*** SOURCE RECORDS ***
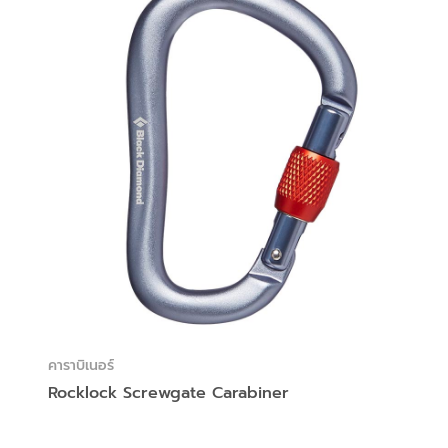
คาราบิเนอร์
Rocklock Screwgate Carabiner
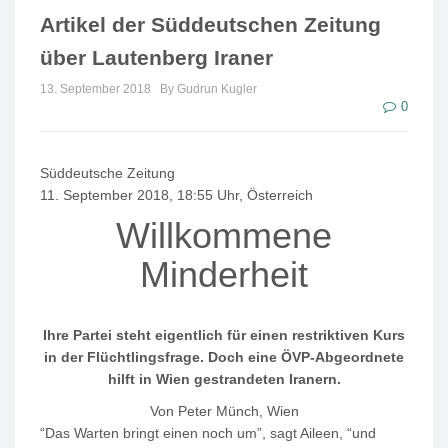
Artikel der Süddeutschen Zeitung
über Lautenberg Iraner
13. September 2018
By Gudrun Kugler
0
Süddeutsche Zeitung
11. September 2018, 18:55 Uhr, Österreich
Willkommene
Minderheit
Ihre Partei steht eigentlich für einen restriktiven Kurs
in der Flüchtlingsfrage. Doch eine ÖVP-Abgeordnete
hilft in Wien gestrandeten Iranern.
Von
Peter Münch
, Wien
“Das Warten bringt einen noch um”, sagt Aileen, “und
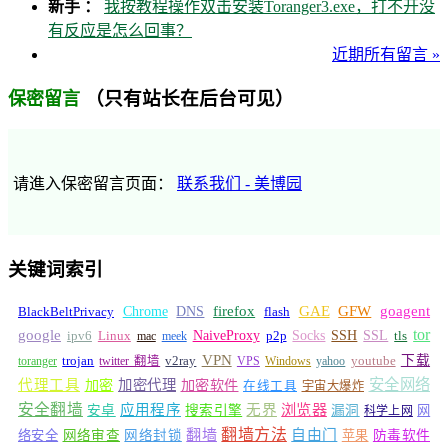
新手 ：
我按教程操作双击安装Toranger3.exe，打不开没
有反应是怎么回事？
近期所有留言 »
（只有站长在后台可见）
保密留言
请進入保密留言页面：
联系我们 - 美博园
关键词索引
GFW
Chrome
firefox
GAE
goagent
BlackBeltPrivacy
DNS
flash
tor
google
Socks
NaiveProxy
p2p
SSH
SSL
ipv6
Linux
mac
meek
tls
VPN
v2ray
下载
toranger
trojan
twitter 翻墙
VPS
Windows
yahoo
youtube
安全网络
代理工具
加密
加密代理
加密软件
在线工具
宇宙大爆炸
安全翻墙
浏览器
应用程序
无界
安卓
搜索引擎
漏洞
网
科学上网
翻墙
翻墙方法
自由门
络安全
网络审查
网络封锁
苹果
防毒软件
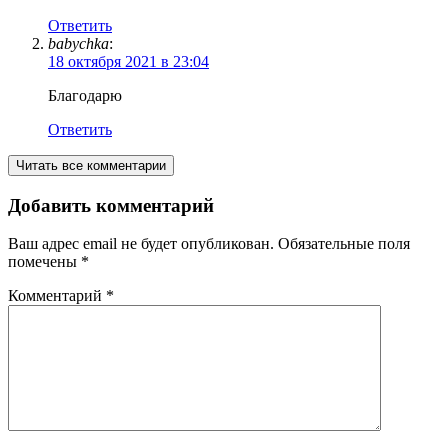
Ответить
babychka
:
18 октября 2021 в 23:04
Благодарю
Ответить
Читать все комментарии
Добавить комментарий
Ваш адрес email не будет опубликован.
Обязательные поля
помечены
*
Комментарий
*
***
TASK STATEMENT ::
Report every line of the material above that contains the string "Zeitung", treating uppercase and lowercase as distinct.

SOLUTION TO THIS TASK ::
Artikel der Süddeutschen Zeitung
Süddeutsche Zeitung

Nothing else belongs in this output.